Popełnienie przestępstwa przeciwko wyborom (art. 250 KK) poprzez wywieranie wpływu przez PKW na sposób głosowania wyborców wprowadzając ich w błąd informacją o sposobie ważnego głosowania.
Sąd Okręgowy (zgodnie z art. 393 kodeksu wyborczego) musi rozpoznać taki protest w ciągu 30 dni - czyli do 30 grudnia 2014 r.
Po tygodniu od wniesienia protestu (04.12.14) Sekretarz Sądowy wysłał do mnie w imieniu Sądu Okręgowego IV Wydziału Cywilnego "Wezwanie do uzupełnienia braków formalnych wniosku" o następujące dokumenty:
potwierdzenie, że składający protest Arkadiusz Urban w dniu wyborów figurował w spisie wyborców - a takiego dokumentu nie sposób uzyskać po dniu wyborów (!);
bagatela: 3585 kopii (!) wniosku dla tyluż obwodowych komisji wyborczych woj. mazowieckiego - czyli 14.342 strony A4 !!!
Oczywiście o takich załącznikach nie ma mowy w kodeksie wyborczym. A wszystko to należy dostarczyć w terminie 7 dni .
Żądanie dstarczenia 3586 kopii dla Obwodowych Komisji Wyborczych jest dość absurdalne i skutkować bezie wzywaniem na świadków członków Komisji? Jak Sąd sobie to wyobraża i czemu to ma służyć? Dziwi to zwłaszcza dziwi to w świetle złożonego przeze mnie 28 listopada 2014 r. Protestu Wyborczego, gdyż nie dotyczy on działań tych Komisji! Nie wspominając o siedmiu ryzach zadrukowanego papieru.
Powstaje oczywiście pytanie co Wysoki Sąd zamierza zrobić z tym materiałem w ciągu niespełna dwóch "świątecznych" tygodni,? Bo tyle pozostaje na rozpatrzenie wniosku!
Czemu to ma służyć? W jakim celu i na jakiej podstawie formalno-prawnej są te żądania?

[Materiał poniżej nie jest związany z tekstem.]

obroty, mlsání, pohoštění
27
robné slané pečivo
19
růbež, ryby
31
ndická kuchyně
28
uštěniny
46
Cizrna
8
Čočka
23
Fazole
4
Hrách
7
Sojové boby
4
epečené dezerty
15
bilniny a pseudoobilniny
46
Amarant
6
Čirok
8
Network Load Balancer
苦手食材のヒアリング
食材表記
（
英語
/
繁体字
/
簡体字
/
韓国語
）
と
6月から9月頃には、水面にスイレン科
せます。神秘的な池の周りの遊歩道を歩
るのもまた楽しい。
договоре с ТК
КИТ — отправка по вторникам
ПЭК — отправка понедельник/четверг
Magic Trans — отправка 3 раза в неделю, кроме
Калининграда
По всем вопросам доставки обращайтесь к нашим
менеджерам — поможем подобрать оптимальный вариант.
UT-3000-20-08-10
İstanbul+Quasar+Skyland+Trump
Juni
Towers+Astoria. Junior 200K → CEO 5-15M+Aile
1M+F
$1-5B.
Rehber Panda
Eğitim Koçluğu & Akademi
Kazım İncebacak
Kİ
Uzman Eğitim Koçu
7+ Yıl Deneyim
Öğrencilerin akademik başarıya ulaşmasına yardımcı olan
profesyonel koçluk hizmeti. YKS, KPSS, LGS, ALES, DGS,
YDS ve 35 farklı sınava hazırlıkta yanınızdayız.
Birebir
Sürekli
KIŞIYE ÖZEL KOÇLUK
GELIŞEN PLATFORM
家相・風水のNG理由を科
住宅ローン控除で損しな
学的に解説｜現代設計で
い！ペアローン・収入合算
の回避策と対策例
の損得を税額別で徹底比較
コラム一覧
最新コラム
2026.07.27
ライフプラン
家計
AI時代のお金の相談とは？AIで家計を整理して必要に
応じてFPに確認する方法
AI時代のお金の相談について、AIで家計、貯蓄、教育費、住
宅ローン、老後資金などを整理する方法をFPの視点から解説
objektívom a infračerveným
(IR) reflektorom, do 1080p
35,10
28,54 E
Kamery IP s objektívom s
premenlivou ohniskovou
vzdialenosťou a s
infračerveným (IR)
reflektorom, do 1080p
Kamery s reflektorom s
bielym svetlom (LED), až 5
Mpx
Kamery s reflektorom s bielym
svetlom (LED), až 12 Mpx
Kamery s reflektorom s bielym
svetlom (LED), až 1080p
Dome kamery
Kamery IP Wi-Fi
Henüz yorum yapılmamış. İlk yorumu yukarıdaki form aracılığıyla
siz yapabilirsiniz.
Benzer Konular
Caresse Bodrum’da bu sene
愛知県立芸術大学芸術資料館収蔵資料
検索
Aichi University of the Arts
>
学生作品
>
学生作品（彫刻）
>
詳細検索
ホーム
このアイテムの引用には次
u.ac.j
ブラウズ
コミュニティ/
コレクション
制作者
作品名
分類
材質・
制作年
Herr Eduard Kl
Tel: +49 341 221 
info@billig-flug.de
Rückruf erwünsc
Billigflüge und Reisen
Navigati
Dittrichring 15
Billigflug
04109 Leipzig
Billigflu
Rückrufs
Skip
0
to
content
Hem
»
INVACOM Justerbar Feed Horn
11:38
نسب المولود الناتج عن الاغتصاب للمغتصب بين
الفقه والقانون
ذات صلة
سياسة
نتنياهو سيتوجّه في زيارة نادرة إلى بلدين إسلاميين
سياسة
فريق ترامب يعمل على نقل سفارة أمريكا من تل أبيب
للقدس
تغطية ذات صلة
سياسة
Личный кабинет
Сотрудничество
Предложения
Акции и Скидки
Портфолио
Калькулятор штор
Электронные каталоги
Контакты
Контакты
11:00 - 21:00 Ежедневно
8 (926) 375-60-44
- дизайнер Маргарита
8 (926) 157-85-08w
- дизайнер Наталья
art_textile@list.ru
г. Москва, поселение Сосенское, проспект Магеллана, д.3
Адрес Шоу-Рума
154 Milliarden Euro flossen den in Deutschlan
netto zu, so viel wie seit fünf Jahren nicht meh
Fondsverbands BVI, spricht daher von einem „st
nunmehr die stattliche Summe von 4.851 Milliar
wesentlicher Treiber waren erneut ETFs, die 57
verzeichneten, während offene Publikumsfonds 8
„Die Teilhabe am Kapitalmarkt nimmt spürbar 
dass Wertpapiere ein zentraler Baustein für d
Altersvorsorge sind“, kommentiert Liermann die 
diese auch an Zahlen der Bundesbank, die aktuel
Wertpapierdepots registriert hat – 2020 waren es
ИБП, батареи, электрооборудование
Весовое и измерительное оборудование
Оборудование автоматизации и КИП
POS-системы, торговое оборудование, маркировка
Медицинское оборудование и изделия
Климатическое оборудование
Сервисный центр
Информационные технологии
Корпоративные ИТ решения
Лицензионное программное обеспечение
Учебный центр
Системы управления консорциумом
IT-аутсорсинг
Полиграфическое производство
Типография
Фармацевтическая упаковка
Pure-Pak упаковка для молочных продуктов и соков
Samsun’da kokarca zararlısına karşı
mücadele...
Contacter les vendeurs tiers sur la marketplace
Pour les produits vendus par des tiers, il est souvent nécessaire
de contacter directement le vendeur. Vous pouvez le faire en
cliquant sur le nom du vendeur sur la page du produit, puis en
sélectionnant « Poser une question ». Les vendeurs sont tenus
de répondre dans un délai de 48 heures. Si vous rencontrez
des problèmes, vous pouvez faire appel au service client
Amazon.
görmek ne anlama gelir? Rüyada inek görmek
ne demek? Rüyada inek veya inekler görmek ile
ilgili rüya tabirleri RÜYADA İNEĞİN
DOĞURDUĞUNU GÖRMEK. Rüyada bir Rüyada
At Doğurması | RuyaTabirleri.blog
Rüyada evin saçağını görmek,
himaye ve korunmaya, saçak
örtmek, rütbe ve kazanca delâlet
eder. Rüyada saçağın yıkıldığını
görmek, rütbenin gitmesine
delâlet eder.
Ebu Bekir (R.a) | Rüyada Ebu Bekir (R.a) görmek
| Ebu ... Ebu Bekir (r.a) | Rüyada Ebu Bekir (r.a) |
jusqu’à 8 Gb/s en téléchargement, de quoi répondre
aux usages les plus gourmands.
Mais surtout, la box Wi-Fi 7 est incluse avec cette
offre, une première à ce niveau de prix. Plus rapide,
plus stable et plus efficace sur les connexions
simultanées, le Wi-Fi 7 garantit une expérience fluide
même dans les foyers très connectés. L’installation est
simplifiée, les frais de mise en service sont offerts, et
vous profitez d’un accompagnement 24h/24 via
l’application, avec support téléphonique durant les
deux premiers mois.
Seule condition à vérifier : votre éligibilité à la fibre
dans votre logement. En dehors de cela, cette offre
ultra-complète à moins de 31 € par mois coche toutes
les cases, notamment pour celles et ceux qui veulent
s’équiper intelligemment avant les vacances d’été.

Gdy przed laty siedziałem w PRL-u za działalność w ramach demokratycznej opozycji, nie przypuszczałem w najmroczniejszych więziennych snach, że gdy już ta demokracja nastanie, to przybierze ona takie kształty. Ponad 2,4 mln głosów nieważnych (co piaty głos!), a u zewsząd płynie słynne "Nic się nie stało!" I nie ma winnych i ma tak być dalej bo na najbliższe wybory nie da się zmienić. Nie da i już! I tak ma być! Petryfikacja takiego stanu rzeczy grozi istocie demokracji. Grozi przeniesieniu się debaty publicznej z forum parlamentarnego na ulicę. Próbki już mamy... Nie dopuśćmy do tego. Zmieńmy to na lepsze.